Set problem:
Pull out each line below that contains the string "kern". Matching is case-sensitive.

═══ Records

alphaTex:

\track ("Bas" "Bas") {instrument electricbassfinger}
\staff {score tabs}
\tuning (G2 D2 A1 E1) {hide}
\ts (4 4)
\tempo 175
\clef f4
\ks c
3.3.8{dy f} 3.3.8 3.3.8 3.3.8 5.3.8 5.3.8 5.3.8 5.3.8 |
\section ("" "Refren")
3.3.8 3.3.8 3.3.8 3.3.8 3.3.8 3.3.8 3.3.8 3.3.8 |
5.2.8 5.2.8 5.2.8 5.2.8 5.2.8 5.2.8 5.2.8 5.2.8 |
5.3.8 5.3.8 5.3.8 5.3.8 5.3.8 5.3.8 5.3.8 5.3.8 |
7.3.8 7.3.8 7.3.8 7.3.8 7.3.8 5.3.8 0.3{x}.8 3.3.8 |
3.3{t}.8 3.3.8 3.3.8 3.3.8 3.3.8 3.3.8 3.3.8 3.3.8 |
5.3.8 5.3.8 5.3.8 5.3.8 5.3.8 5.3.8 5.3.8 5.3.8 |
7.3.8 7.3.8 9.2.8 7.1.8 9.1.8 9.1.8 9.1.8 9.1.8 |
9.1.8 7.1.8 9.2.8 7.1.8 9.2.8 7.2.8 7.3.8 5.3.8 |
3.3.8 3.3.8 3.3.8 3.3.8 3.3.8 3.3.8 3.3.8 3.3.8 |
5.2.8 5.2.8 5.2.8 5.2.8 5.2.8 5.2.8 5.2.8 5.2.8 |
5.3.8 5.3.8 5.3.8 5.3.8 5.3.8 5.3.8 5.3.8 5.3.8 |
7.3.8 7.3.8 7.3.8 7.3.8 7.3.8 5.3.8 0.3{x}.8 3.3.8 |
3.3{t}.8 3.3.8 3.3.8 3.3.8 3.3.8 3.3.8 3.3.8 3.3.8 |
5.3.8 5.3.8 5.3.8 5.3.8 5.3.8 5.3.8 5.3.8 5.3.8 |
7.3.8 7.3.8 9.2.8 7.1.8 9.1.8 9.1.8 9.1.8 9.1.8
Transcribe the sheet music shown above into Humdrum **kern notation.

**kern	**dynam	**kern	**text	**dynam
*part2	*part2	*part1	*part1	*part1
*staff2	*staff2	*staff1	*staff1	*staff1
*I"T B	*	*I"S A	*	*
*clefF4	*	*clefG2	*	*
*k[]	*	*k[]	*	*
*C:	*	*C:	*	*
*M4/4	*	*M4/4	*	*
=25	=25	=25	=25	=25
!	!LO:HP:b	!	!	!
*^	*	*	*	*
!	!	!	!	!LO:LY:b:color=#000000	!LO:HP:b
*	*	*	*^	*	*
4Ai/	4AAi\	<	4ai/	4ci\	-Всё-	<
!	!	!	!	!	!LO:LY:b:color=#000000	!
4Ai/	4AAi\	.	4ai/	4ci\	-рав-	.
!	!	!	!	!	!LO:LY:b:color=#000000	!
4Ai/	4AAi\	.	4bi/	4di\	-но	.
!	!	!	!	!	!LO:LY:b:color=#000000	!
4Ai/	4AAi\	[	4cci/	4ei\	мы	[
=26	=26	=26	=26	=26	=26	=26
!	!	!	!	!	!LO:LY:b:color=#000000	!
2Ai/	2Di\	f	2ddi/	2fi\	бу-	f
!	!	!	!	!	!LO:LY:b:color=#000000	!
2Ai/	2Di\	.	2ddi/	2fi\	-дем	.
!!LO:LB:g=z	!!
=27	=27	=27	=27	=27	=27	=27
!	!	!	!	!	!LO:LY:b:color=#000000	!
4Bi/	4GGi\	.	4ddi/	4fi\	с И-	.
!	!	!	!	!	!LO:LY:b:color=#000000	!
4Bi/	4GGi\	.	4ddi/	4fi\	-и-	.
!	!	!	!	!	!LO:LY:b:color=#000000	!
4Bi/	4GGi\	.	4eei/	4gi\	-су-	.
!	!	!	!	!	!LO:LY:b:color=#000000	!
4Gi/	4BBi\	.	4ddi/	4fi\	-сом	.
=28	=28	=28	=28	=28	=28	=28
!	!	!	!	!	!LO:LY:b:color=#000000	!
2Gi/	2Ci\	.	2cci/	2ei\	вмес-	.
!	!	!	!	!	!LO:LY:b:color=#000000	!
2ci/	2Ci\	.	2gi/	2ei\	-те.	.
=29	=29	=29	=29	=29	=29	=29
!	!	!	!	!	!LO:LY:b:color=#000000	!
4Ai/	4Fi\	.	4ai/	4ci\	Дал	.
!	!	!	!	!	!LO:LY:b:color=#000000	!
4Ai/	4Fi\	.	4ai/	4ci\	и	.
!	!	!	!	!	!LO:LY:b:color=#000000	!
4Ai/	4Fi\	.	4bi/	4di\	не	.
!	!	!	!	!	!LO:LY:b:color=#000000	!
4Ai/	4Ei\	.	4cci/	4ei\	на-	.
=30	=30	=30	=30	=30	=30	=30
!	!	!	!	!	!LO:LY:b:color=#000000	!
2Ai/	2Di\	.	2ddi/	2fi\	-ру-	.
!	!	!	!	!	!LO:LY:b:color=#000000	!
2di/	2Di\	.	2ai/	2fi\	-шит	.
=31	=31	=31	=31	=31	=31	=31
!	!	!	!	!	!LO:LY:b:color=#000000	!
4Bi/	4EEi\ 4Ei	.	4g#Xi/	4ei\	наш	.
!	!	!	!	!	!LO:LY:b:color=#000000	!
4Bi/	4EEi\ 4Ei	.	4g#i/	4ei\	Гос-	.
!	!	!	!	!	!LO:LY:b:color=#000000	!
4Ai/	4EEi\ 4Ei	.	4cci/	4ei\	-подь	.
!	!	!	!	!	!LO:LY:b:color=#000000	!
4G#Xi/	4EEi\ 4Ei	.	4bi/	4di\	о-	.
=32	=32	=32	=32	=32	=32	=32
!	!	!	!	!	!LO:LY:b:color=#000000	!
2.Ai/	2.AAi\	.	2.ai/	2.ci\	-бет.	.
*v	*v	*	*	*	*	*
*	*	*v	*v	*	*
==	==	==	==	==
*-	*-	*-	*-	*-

══════

Task result:
Transcribe the sheet music shown above into Humdrum **kern notation.
**kern	**dynam	**kern	**text	**dynam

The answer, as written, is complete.